Let $f$ be an infinitely differentiable function on an interval $I$. If $a \in I$ and there are positive constants $C$, $R$ such that for every $x$ in a neighborhood of $a$ and every $k$ it holds that
$|f^{(k)}(x)| \leq C \frac{k!}{R^k}$
then prove that the Taylor series of $f$ about $a$ converges to $f(x)$.
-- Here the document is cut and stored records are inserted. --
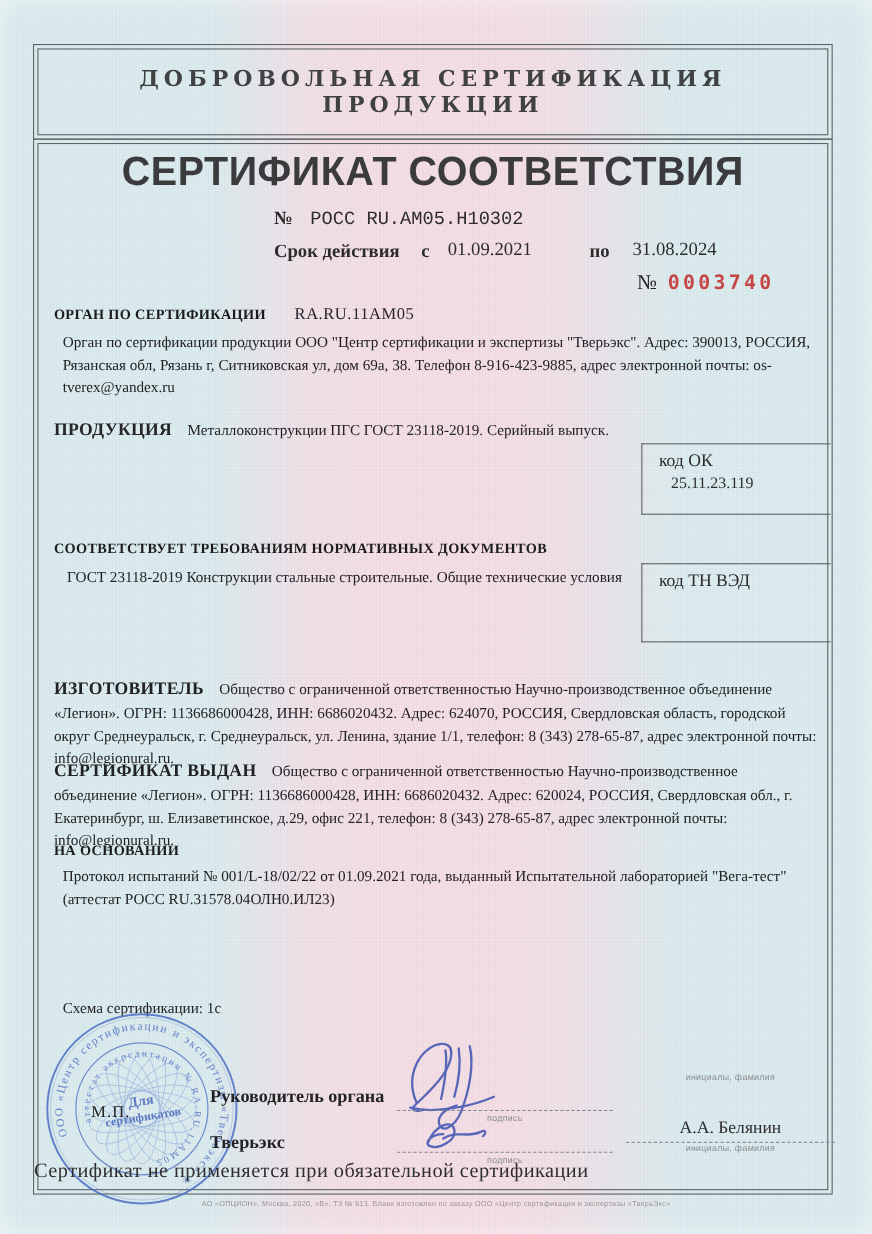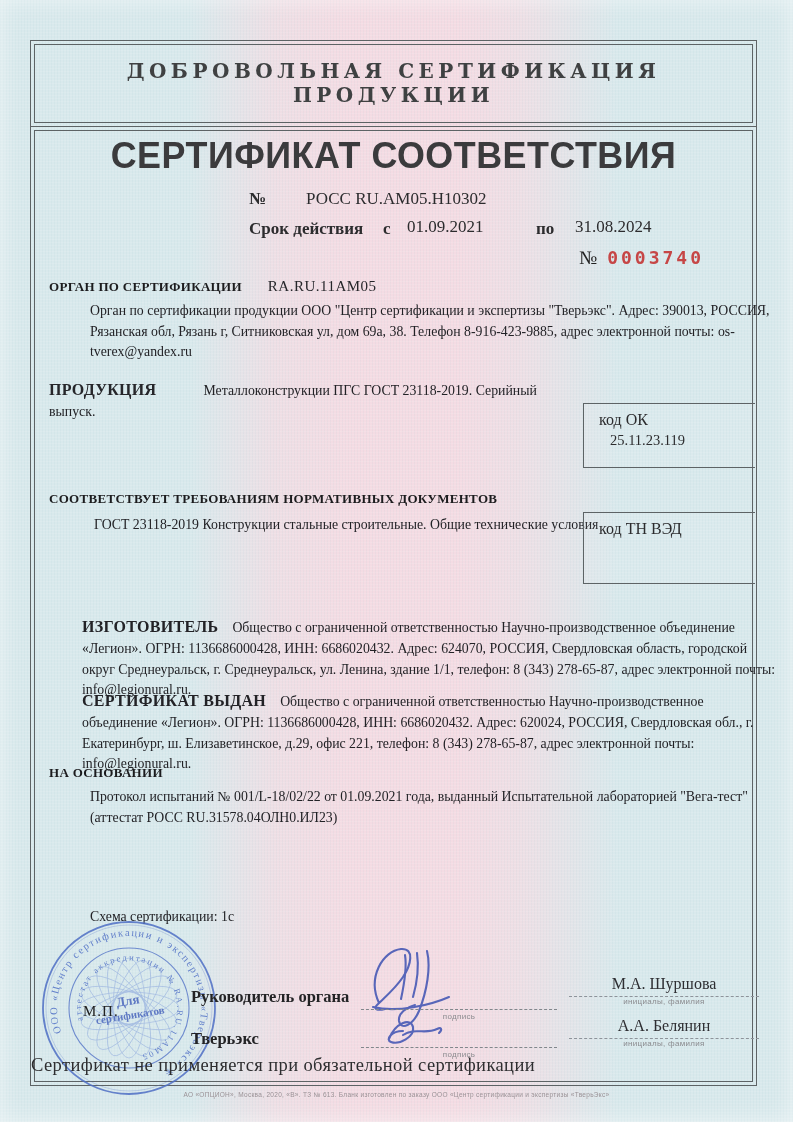--- a/index.html
+++ b/index.html
@@ -24,29 +24,29 @@
   .main-box{left:30px;top:126px;width:725px;height:958px;}
   .abs{position:absolute;}
   .doc-title{
     left:0;right:0;top:8px;text-align:center;
     font-family:"Liberation Sans", sans-serif;font-weight:bold;font-size:37px;
     color:#3b3b3d;transform:scaleX(.97);letter-spacing:0.5px;white-space:nowrap;
   }
   .serif17{font-size:17px;color:#2c2c2e;}
   .b{font-weight:bold;}
   .num-row{left:218px;top:62px;}
-  .num-row .val{margin-left:40px;}
+  .num-row .val{margin-left:16px;font-family:Liberation Mono, monospace;}
   .form-num-label{font-size:19px;color:#222;}
   .form-num-digits{
     font-family:"DejaVu Sans Mono", monospace;font-size:18px;font-weight:bold;
     letter-spacing:3px;margin-left:10px;
   }
   .sec-label{font-weight:bold;font-size:13px;letter-spacing:.3px;color:#1c1c1e;white-space:nowrap;}
   .sec-code{font-size:15px;margin-left:26px;font-weight:normal;letter-spacing:.5px;}
-  .para{font-size:13.8px;line-height:1.5;color:#222226;margin-left:33px;}
+  .para{font-size:13.8px;line-height:1.5;color:#222226;}
   .inline-label{font-weight:bold;font-size:16px;letter-spacing:.3px;margin-right:14px;}
   .code-box{border:1px solid #5d6365;border-right:none;background:rgba(255,255,255,.06);}
   .code-box .cb-label{font-size:16px;padding:7px 0 0 15px;color:#2c2c2e;}
   .code-box .cb-value{font-size:14.5px;padding:3px 0 0 26px;color:#2c2c2e;}
   .sig-role{font-weight:bold;font-size:16.5px;color:#232325;white-space:nowrap;}
   .sig-line{border-bottom:1px dashed #81878c;}
   .cap{font-size:8px;color:#8b8b8f;text-align:center;letter-spacing:.3px;font-family:"Liberation Sans",sans-serif;}
   .name-block{text-align:center;}
   .name-text{font-size:16px;color:#2e2e32;padding-bottom:3px;border-bottom:1px dashed #8d939a;}
   .mp{font-size:15px;color:#222;letter-spacing:1px;z-index:5;}
@@ -164,21 +164,20 @@
         <path d="M 24,64 C 48,70 82,62 100,54"></path>
         <path d="M 40,96 C 46,80 62,74 64,84 C 66,94 50,102 42,99 C 36,97 42,88 54,88"></path>
         <path d="M 54,92 C 66,84 76,92 88,86 C 92,84 94,86 90,90"></path>
       </g>
     </svg>
 
     <div class="abs sig-role" style="left:160px;top:860px;">Руководитель органа</div>
     <div class="abs sig-line" style="left:330px;top:856px;width:196px;height:26px;"></div>
     <div class="abs cap" style="left:330px;top:885px;width:196px;">подпись</div>
     <div class="abs name-block" style="left:538px;top:848px;width:190px;">
-      <div class="name-text">М.А. Шуршова</div>
       <div class="cap">инициалы, фамилия</div>
     </div>
 
     <div class="abs sig-role" style="left:160px;top:902px;">Тверьэкс</div>
     <div class="abs sig-line" style="left:330px;top:898px;width:196px;height:22px;"></div>
     <div class="abs cap" style="left:330px;top:923px;width:196px;">подпись</div>
     <div class="abs name-block" style="left:538px;top:890px;width:190px;">
       <div class="name-text">А.А. Белянин</div>
       <div class="cap">инициалы, фамилия</div>
     </div>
I think a good approach would be to estimate the error term. I'm not sure how to proceed exactly though. Thoughts?
Best Answer
I'm almost sure what you need for convergence is:
$$|f^{(n)}(x)|<R^n$$
In such a case you would have the following:
$${R_n}\left( x \right) = \int\limits_a^x {\frac{{{{\left( {x - t} \right)}^n}}}{{n!}}{f^{\left( {n + 1} \right)}}\left( t \right)dt} $$
Set $$t = x + \left( {a - x} \right)u$$
$${R_n}\left( x \right) = \frac{{{{\left( {x - a} \right)}^{n + 1}}}}{{n!}}\int\limits_0^1 {{u^n}{f^{\left( {n + 1} \right)}}\left[ {x + \left( {a - x} \right)u} \right]du} $$
Then
$$\eqalign{ & 0 \leqslant \left| {{R_n}\left( x \right)} \right| \leqslant \frac{{{{\left| {x - a} \right|}^{n + 1}}}}{{n!}}{R^{n + 1}}\int\limits_0^1 {{u^n}du} \cr & 0 \leqslant \left| {{R_n}\left( x \right)} \right| \leqslant \frac{{{{\left| {x - a} \right|}^{n + 1}}}}{{\left( {n + 1} \right)!}}{R^{n + 1}} \cr} $$
And for $n \to \infty$ we have that $|R_n(x)| \to 0$
Here's my pick on your condition. If
$${f^{\left( {n + 1} \right)}}\left( x \right) \leqslant C\frac{{\left( {n + 1} \right)!}}{{{R^{n + 1}}}}$$
The you'd have
$$\eqalign{ & 0 \leqslant \left| {{R_n}\left( x \right)} \right| \leqslant C \frac{{{{\left| {x - a} \right|}^{n + 1}}}}{{n!}}\frac{{\left( {n + 1} \right)!}}{{{R^{n + 1}}}}\int\limits_0^1 {{u^n}du} \cr & 0 \leqslant \left| {{R_n}\left( x \right)} \right| \leqslant C{\left( {\frac{{\left| {x - a} \right|}}{R}} \right)^{n + 1}} \cr} $$
And the limit would be $0$ if $\left| {x - a} \right| < R$